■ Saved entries
────────────────────

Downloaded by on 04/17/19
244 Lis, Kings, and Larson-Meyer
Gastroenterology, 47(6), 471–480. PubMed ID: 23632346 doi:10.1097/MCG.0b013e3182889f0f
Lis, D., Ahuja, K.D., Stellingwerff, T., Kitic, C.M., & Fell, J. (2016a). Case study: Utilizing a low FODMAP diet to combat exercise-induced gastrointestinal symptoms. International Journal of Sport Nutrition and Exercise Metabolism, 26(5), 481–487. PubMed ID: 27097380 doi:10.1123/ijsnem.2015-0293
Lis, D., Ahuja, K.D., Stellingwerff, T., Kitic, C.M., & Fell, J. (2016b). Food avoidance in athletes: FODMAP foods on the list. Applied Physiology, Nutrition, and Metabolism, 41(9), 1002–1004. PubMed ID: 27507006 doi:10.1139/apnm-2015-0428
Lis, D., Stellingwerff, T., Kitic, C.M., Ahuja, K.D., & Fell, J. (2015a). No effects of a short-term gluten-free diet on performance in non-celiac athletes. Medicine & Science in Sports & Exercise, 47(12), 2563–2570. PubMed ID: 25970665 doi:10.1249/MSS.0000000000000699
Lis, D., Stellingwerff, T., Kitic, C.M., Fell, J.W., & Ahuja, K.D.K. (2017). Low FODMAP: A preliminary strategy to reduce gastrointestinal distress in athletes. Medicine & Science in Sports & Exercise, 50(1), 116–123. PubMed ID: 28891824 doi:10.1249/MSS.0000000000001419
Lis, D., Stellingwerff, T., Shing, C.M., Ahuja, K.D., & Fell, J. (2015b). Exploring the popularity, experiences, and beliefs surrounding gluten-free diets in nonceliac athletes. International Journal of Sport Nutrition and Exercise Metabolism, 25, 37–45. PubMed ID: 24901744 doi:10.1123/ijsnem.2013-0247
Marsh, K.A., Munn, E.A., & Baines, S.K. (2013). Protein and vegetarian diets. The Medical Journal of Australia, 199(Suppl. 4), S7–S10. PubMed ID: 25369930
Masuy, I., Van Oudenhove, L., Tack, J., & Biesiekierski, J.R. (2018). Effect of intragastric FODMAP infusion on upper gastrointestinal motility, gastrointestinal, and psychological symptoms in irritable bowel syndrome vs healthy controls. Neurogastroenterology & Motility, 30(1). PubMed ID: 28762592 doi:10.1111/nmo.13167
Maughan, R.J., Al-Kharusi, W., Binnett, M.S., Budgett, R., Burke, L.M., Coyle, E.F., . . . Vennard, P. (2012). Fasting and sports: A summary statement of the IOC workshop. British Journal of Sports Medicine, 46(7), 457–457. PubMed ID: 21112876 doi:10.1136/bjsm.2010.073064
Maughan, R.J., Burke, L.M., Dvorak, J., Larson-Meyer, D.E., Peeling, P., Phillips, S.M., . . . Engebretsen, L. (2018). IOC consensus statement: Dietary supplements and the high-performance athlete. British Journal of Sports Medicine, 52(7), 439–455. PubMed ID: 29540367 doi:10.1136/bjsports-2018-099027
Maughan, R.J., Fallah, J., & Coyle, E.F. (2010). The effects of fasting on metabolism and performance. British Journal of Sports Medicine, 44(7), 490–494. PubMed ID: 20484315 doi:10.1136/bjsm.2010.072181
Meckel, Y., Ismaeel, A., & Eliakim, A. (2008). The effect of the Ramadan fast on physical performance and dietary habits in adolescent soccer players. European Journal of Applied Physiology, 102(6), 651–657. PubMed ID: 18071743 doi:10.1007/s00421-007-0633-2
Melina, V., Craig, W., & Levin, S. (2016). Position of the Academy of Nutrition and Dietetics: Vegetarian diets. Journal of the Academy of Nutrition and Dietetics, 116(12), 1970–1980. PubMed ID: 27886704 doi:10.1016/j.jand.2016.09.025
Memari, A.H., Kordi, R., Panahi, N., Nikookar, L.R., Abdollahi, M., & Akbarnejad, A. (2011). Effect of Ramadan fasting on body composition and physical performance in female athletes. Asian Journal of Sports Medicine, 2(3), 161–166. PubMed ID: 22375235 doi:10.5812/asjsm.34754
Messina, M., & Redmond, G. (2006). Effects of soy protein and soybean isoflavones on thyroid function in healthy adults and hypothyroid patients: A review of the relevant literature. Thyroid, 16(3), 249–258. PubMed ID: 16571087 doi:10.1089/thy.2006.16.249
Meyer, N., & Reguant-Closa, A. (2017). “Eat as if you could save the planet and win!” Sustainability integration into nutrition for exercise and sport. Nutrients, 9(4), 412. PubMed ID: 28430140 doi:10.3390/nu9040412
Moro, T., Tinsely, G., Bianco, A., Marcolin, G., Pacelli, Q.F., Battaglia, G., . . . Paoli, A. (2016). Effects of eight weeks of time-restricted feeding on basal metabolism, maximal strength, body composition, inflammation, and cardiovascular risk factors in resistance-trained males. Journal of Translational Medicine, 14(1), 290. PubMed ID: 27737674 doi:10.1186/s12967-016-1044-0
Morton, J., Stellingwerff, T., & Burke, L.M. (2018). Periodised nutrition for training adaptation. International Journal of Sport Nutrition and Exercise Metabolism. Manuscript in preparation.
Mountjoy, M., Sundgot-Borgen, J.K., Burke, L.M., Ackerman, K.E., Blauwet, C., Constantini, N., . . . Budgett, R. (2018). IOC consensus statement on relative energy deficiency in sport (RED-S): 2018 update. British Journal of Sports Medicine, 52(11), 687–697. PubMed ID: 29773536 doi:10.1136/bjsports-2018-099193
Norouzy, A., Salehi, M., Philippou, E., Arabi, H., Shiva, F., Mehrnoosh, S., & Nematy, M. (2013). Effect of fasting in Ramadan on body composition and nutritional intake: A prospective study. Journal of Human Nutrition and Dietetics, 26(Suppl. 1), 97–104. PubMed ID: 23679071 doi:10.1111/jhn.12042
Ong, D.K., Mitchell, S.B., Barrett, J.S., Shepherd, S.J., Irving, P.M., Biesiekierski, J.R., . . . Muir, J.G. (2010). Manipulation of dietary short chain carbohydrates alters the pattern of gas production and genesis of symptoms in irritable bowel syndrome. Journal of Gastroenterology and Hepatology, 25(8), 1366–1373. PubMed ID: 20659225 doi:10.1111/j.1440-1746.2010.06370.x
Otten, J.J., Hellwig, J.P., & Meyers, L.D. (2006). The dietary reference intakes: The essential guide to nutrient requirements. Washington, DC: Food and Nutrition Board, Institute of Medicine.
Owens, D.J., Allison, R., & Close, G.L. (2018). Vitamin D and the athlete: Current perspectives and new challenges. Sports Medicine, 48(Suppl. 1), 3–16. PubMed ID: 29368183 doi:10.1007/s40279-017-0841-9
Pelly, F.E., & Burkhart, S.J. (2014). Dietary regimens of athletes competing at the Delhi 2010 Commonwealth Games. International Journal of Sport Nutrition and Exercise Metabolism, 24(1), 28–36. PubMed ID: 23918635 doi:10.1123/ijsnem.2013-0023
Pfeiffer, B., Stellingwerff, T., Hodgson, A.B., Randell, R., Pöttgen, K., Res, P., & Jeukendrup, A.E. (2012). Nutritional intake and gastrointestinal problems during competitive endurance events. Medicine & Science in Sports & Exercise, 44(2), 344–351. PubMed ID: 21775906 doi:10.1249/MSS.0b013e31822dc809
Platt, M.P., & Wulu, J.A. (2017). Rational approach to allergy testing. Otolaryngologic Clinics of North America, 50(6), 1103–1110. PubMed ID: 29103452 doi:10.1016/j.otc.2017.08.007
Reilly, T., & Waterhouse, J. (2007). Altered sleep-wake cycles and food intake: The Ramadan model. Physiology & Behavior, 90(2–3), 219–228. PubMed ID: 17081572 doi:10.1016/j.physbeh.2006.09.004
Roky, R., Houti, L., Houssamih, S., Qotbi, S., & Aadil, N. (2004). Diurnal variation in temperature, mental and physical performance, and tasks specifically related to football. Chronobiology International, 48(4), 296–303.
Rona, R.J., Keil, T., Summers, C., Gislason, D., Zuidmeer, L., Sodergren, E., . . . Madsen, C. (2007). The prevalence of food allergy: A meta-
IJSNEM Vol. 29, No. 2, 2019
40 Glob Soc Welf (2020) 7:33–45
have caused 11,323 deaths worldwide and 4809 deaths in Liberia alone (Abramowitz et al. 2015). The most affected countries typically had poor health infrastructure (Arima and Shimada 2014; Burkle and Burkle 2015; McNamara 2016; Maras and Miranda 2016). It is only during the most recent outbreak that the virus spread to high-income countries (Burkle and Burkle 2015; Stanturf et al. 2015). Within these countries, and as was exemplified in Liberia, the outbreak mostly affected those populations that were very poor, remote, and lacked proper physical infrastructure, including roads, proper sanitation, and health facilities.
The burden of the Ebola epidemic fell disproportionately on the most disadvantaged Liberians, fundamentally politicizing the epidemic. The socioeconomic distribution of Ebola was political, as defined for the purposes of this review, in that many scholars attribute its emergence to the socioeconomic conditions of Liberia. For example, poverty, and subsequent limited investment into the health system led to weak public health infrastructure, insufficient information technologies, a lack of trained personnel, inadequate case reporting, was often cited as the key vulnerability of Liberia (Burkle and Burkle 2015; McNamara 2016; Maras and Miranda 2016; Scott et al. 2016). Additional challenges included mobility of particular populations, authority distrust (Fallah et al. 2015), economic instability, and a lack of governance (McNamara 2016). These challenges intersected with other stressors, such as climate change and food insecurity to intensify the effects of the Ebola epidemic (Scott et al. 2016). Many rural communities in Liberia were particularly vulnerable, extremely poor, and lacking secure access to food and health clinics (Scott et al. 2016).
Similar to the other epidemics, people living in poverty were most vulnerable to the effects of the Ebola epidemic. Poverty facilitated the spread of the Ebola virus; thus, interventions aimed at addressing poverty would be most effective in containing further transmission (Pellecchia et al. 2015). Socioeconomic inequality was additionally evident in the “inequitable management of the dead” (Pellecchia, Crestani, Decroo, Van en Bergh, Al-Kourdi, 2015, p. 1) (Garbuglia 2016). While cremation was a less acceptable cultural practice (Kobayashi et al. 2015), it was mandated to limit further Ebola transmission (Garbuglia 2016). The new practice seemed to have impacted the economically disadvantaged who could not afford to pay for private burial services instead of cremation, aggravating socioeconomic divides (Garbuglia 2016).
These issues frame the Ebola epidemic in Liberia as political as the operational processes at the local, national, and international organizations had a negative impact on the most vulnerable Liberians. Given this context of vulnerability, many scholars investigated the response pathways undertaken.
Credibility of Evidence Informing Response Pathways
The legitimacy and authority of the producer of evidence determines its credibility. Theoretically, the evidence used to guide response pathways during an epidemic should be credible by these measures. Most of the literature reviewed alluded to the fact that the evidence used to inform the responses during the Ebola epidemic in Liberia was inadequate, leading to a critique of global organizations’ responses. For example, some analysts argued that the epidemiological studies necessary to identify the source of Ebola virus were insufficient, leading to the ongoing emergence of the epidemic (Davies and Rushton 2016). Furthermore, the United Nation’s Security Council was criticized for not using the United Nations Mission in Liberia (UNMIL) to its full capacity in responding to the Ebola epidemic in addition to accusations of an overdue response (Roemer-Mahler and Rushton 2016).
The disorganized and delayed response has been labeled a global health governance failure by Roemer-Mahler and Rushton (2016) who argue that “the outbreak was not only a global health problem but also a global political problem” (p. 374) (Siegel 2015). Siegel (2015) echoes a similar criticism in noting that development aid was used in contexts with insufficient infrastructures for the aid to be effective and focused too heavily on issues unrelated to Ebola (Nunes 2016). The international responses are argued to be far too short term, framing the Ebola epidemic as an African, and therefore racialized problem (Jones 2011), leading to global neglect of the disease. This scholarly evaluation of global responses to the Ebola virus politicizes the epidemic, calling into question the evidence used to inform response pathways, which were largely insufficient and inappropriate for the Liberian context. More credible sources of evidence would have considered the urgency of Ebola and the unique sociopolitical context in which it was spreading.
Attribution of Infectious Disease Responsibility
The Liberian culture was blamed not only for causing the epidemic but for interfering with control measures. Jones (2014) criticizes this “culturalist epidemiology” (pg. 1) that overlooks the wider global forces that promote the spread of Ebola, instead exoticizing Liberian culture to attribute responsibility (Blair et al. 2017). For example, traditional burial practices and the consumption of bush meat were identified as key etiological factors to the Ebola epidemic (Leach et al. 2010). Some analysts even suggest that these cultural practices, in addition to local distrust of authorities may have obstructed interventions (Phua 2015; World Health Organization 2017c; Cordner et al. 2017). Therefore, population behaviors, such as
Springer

────────────────────

■ ASSIGNMENT
Beginning with the line above that contains "ID: 27507006 doi:10.1139/apnm-2015-0428", copy each line exactly up to and including the line that contains "Lis, D., Stellingwerff, T., Kitic, C.M., Ahuja, K.D., &", and go no further.

■ YOUR RESPONSE
Lis, D., Ahuja, K.D., Stellingwerff, T., Kitic, C.M., & Fell, J. (2016b). Food avoidance in athletes: FODMAP foods on the list. Applied Physiology, Nutrition, and Metabolism, 41(9), 1002–1004. PubMed ID: 27507006 doi:10.1139/apnm-2015-0428
Lis, D., Stellingwerff, T., Kitic, C.M., Ahuja, K.D., & Fell, J. (2015a). No effects of a short-term gluten-free diet on performance in non-celiac athletes. Medicine & Science in Sports & Exercise, 47(12), 2563–2570. PubMed ID: 25970665 doi:10.1249/MSS.0000000000000699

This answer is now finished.